Madrid (AFP) – Confronté à une des pires sécheresses de l’histoire récente du pays, le gouvernement espagnol a dévoilé jeudi un plan d’urgence de plus de deux milliards d’euros pour y faire face et secourir un secteur agricole en grande souffrance.

Adoptées lors d’un conseil des ministres extraordinaire, ces mesures ont été prises à la veille même de l’ouverture officielle de la campagne pour les élections municipales et régionales du 28 mai, où cette problématique de l’eau s’annonce centrale. Ce qui a amené l’opposition de droite à accuser l’exécutif d’électoralisme.

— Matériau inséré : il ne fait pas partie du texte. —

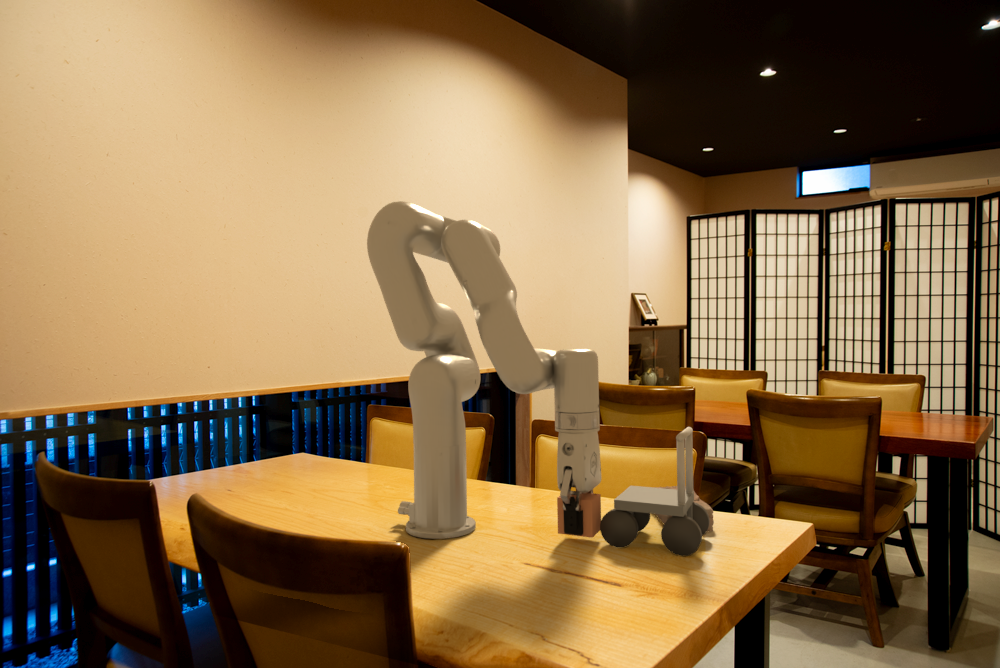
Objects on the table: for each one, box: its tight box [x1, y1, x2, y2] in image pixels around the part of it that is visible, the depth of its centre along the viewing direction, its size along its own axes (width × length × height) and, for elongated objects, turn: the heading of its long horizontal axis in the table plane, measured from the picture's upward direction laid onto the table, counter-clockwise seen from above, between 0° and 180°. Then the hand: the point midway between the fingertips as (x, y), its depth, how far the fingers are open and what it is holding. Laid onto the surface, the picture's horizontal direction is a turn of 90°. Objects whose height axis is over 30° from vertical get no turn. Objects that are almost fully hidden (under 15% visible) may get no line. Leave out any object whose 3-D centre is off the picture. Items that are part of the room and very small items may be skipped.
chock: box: [556, 492, 602, 539], centre depth 106 cm, size 6×5×6 cm
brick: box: [653, 485, 715, 533], centre depth 119 cm, size 17×8×5 cm, turn 178°
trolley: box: [599, 426, 710, 557], centre depth 105 cm, size 16×11×19 cm
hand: (579, 528), depth 106 cm, fingers closed on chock, 5 cm apart
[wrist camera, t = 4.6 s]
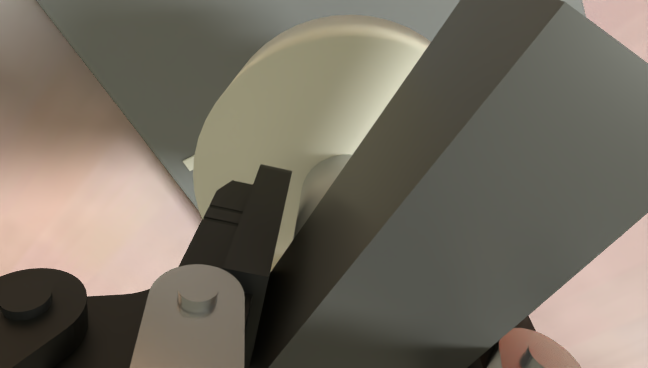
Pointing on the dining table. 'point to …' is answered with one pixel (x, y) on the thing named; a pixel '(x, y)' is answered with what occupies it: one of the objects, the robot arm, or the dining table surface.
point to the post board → (199, 54)
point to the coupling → (430, 176)
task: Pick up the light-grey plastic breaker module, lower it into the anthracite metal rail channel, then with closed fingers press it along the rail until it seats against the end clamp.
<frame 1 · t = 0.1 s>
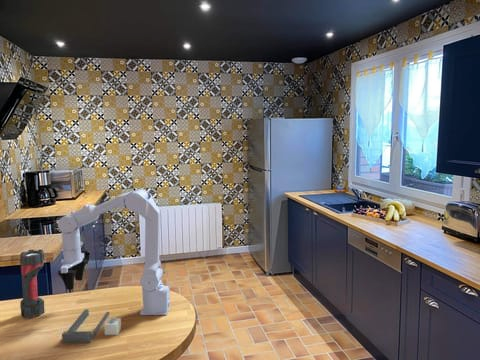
hand: (74, 284, 133), 10 cm above the table, fingers open, 7 cm apart
flashlight: (37, 314, 133), on the table
rail: (88, 326, 124), on the table
module: (113, 331, 121), on the table
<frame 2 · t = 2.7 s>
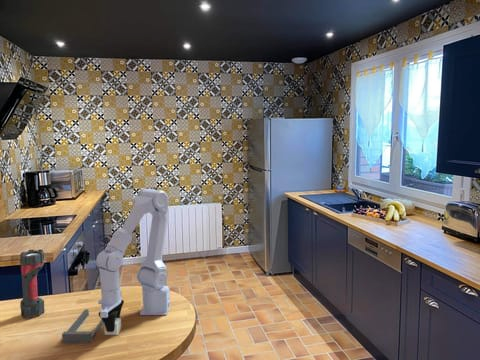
hand: (112, 327, 121), 1 cm above the table, fingers closed on module, 4 cm apart
module: (113, 331, 121), on the table, touching gripper
everything else where it was.
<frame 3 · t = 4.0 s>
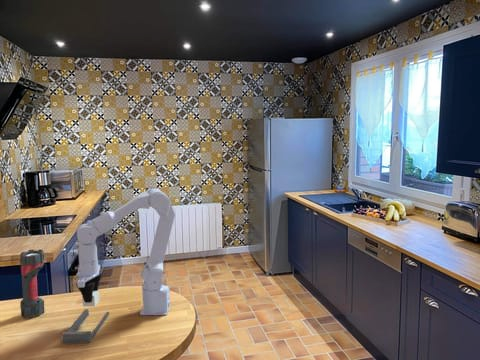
hand: (90, 298, 126), 8 cm above the table, fingers closed on module, 4 cm apart
module: (91, 303, 126), point 7 cm above the table, touching gripper
everything else where it was.
when the fingers open (3 cm above the table, at t = 5.4 s): module drops 1 cm, resting in rail.
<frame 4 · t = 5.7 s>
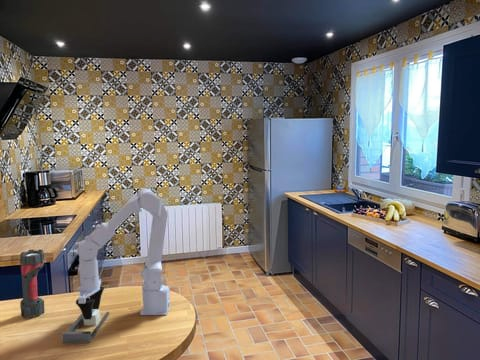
hand: (91, 313, 126), 3 cm above the table, fingers open, 6 cm apart
module: (92, 322, 127), resting in rail
everything else where it was.
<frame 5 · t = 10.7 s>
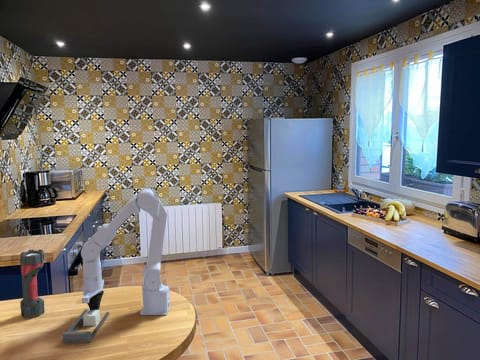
hand: (95, 313, 129), 2 cm above the table, fingers closed
module: (92, 322, 126), resting in rail, touching gripper
everything else where it was.
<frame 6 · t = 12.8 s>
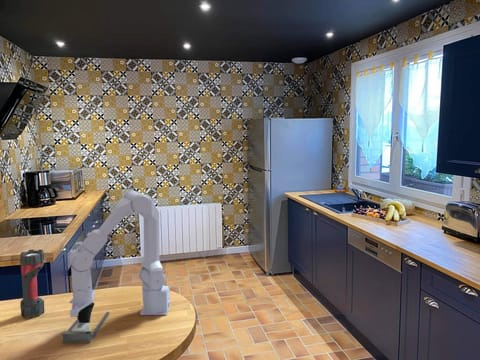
hand: (85, 326, 121), 2 cm above the table, fingers closed
module: (81, 336, 118), resting in rail, touching gripper
everything else where it was.
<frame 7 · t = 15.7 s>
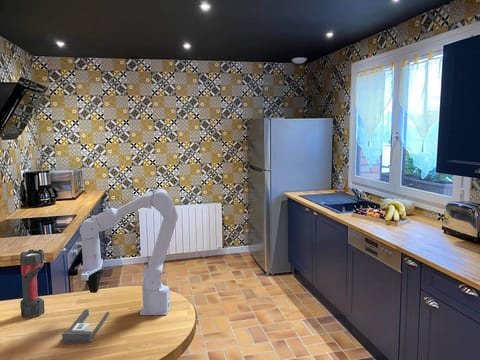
hand: (94, 292, 128), 9 cm above the table, fingers closed
module: (81, 337, 118), resting in rail
everything else where it was.
at the end: module 0.8 cm from the target spot on the rail, point 0.0 cm above the rail's base; module tilted 0° — task done.
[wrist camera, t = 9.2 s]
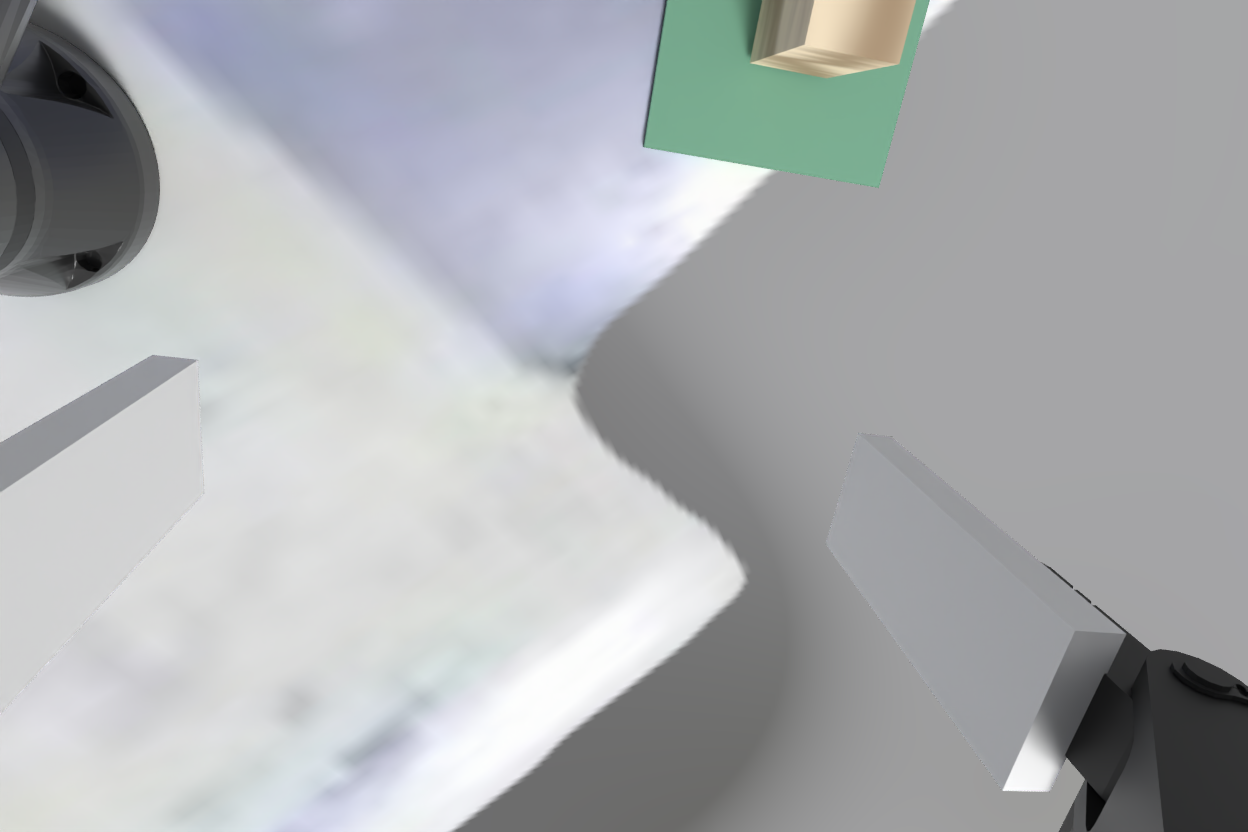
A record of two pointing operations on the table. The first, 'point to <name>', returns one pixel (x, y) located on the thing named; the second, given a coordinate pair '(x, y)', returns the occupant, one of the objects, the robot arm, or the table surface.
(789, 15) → the rod slider
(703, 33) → the pitch mat
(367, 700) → the table surface
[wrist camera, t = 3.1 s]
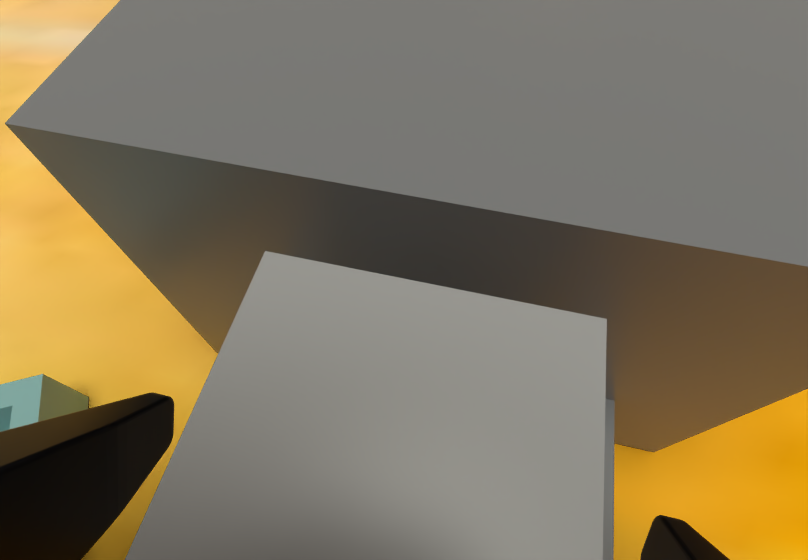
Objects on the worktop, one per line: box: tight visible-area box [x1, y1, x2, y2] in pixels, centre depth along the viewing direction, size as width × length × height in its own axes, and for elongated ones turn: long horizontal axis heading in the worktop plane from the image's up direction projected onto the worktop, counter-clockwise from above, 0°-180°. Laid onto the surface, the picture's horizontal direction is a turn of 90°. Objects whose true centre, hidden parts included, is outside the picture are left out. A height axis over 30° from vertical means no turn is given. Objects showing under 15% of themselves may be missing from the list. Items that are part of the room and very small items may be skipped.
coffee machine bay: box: [5, 0, 808, 560], centre depth 12 cm, size 17×16×11 cm
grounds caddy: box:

L’Espagne fait face à une sécheresse dramatique, le niveau des réservoirs d’eau du pays – qui stockent l’eau de pluie afin de l’utiliser lors des mois plus secs – étant tombé durant la première semaine de mai à 48,9% de leur capacité, soit la cinquième baisse hebdomadaire consécutive.

Le niveau est même bien plus bas en Catalogne (nord-est) et en Andalousie (sud), les deux régions les plus touchées, où il avoisine les 25%.

Publié justement ce jeudi, le nouveau rapport du principal syndicat agricole du pays, la Coordination des Organisations d’Agriculteurs et d’Eleveurs (Coag), donne une image dramatique de la situation du monde agricole, qui ne fait qu’empirer, puisqu’à l’en croire, « la sécheresse asphyxie déjà 80% des terres agricoles espagnoles » et que « plus de cinq millions d’hectares de céréales non irriguées » ont subi « des pertes irréversibles ».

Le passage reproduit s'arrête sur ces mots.